- **EXERCISE REQUIREMENTS**: Omitting the pictures, print every line below exactly as it stands.
#####
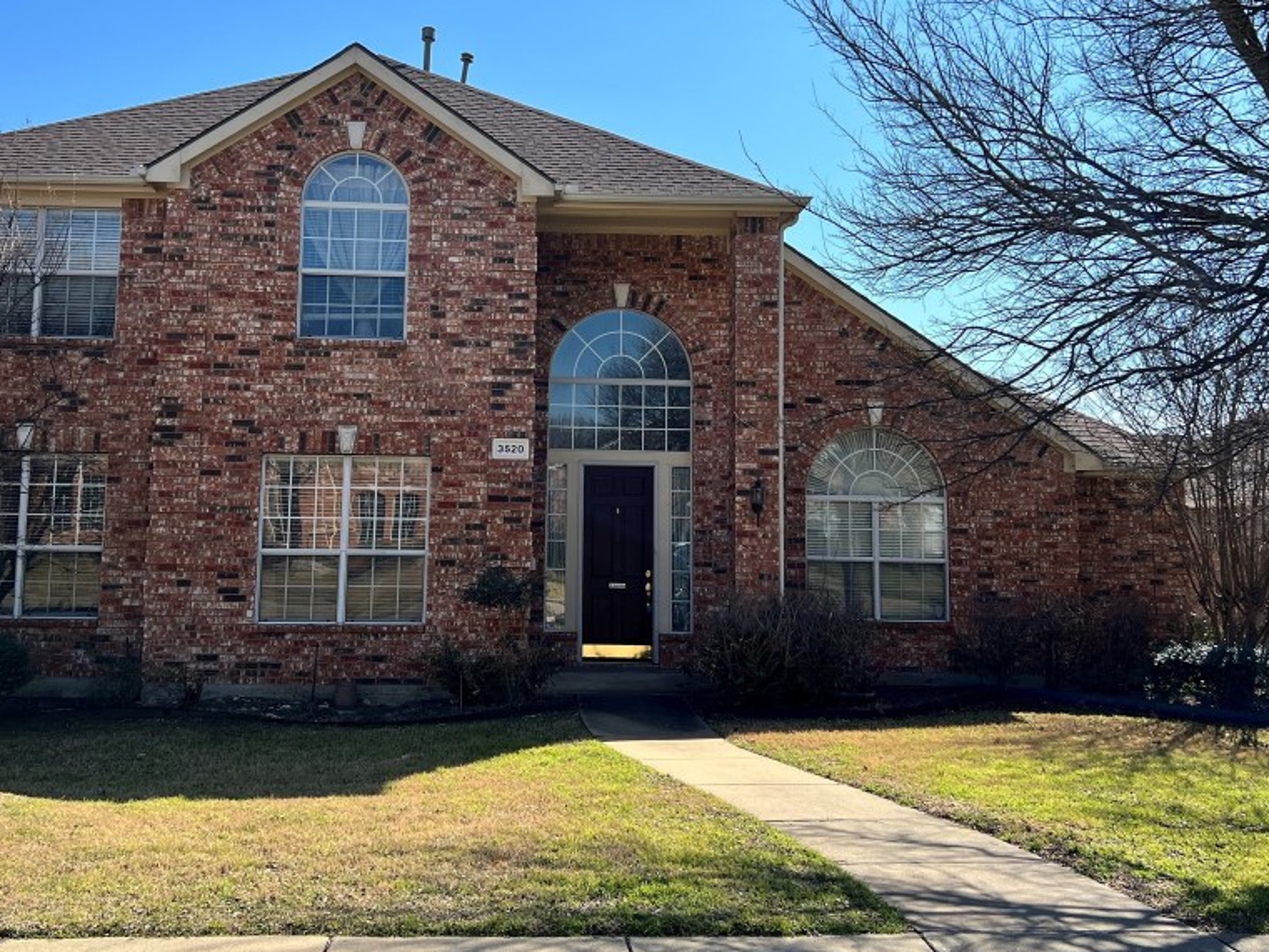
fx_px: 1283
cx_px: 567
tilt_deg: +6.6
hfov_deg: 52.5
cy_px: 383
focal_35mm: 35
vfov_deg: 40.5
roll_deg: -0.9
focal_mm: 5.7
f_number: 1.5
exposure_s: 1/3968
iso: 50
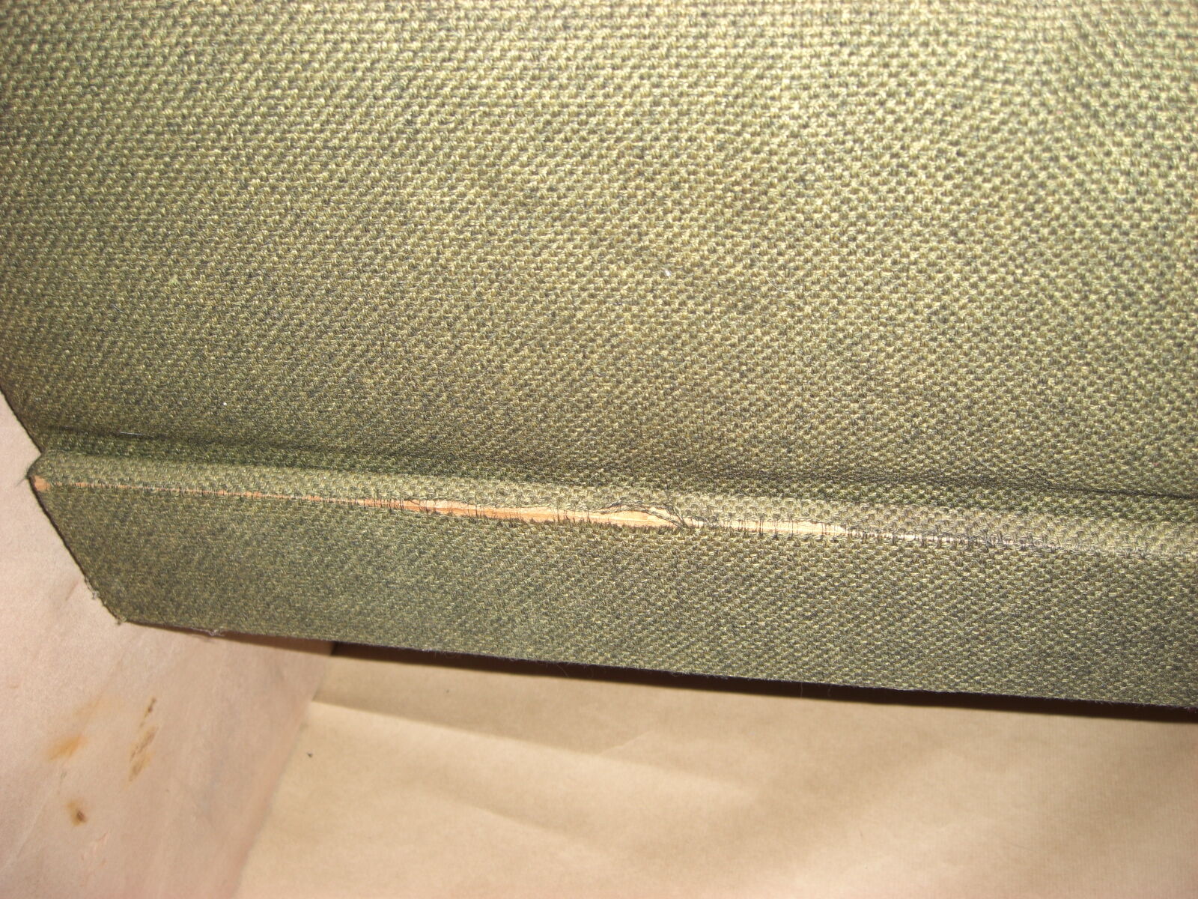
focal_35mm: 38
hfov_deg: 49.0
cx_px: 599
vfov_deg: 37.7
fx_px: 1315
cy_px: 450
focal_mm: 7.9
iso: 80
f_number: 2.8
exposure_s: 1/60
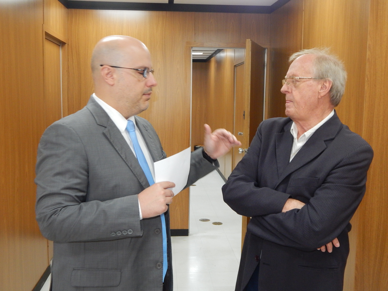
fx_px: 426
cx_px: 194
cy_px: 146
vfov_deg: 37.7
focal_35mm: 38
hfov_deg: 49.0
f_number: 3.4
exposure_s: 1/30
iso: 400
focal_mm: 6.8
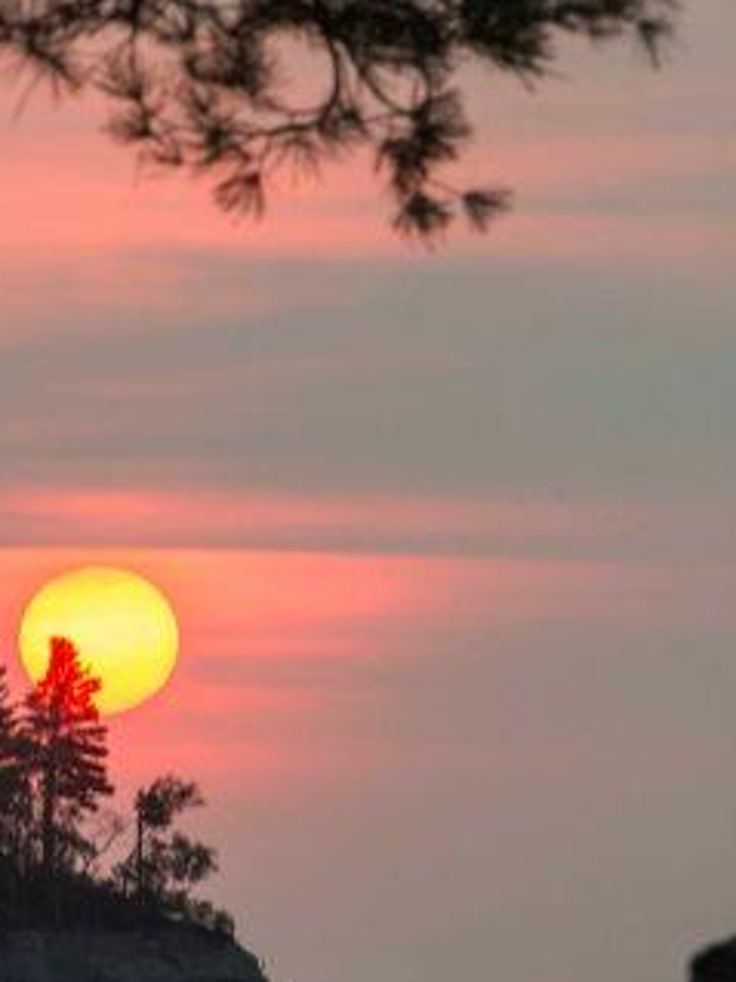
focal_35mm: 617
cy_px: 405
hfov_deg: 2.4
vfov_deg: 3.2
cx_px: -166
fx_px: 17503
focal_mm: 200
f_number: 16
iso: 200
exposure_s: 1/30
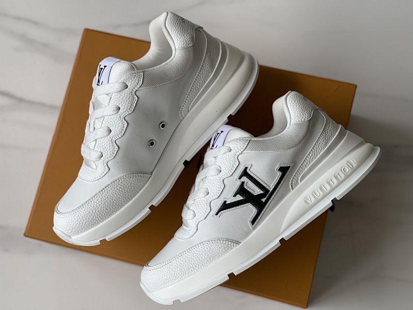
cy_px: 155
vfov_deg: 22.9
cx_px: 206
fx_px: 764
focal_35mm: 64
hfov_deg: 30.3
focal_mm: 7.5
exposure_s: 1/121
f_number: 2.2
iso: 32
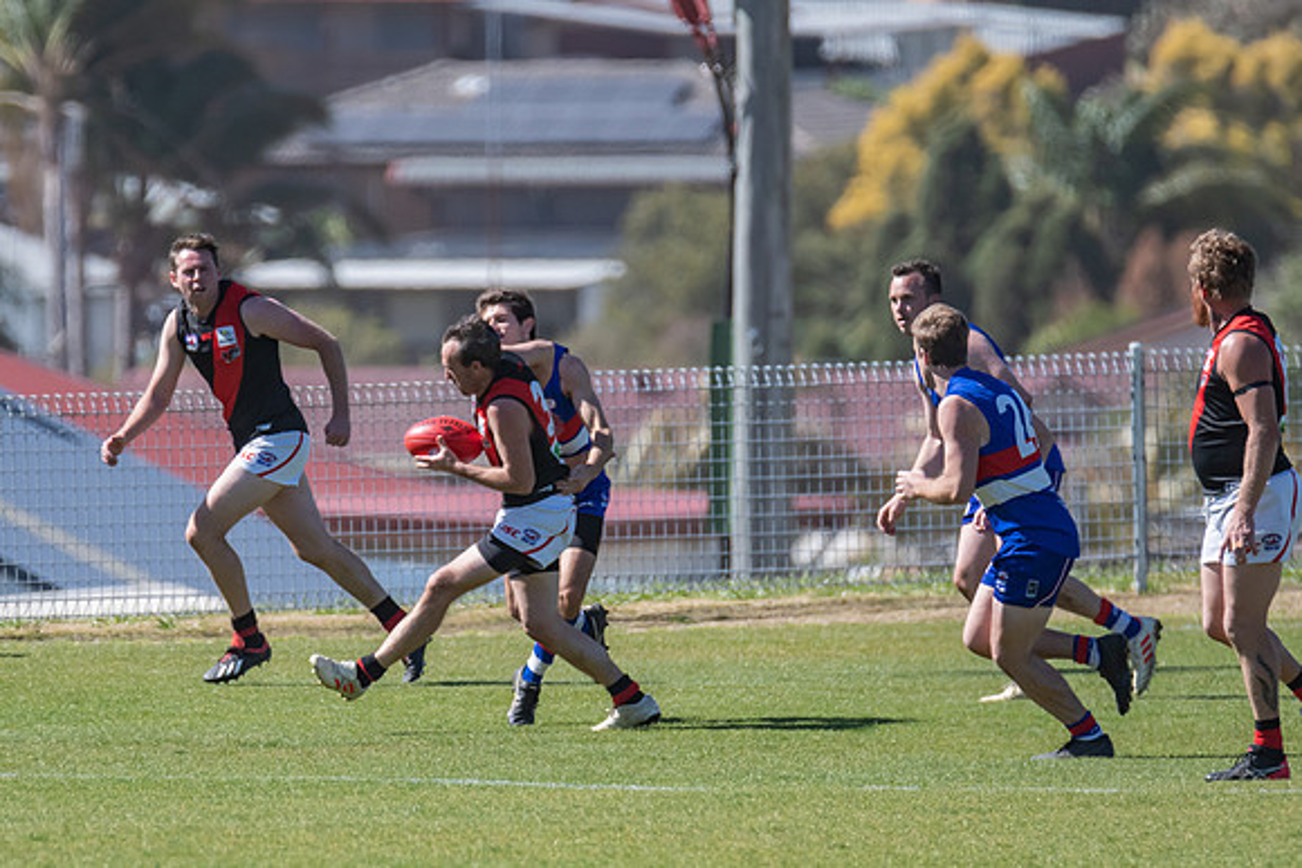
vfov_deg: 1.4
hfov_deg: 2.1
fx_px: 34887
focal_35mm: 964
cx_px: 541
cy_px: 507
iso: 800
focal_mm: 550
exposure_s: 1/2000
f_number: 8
#####
- **OUTPUT FOR THIS EXERCISE**:
fx_px: 1283
cx_px: 567
tilt_deg: +6.6
hfov_deg: 52.5
cy_px: 383
focal_35mm: 35
vfov_deg: 40.5
roll_deg: -0.9
focal_mm: 5.7
f_number: 1.5
exposure_s: 1/3968
iso: 50
focal_35mm: 38
hfov_deg: 49.0
cx_px: 599
vfov_deg: 37.7
fx_px: 1315
cy_px: 450
focal_mm: 7.9
iso: 80
f_number: 2.8
exposure_s: 1/60
fx_px: 426
cx_px: 194
cy_px: 146
vfov_deg: 37.7
focal_35mm: 38
hfov_deg: 49.0
f_number: 3.4
exposure_s: 1/30
iso: 400
focal_mm: 6.8
focal_35mm: 617
cy_px: 405
hfov_deg: 2.4
vfov_deg: 3.2
cx_px: -166
fx_px: 17503
focal_mm: 200
f_number: 16
iso: 200
exposure_s: 1/30
cy_px: 155
vfov_deg: 22.9
cx_px: 206
fx_px: 764
focal_35mm: 64
hfov_deg: 30.3
focal_mm: 7.5
exposure_s: 1/121
f_number: 2.2
iso: 32
vfov_deg: 1.4
hfov_deg: 2.1
fx_px: 34887
focal_35mm: 964
cx_px: 541
cy_px: 507
iso: 800
focal_mm: 550
exposure_s: 1/2000
f_number: 8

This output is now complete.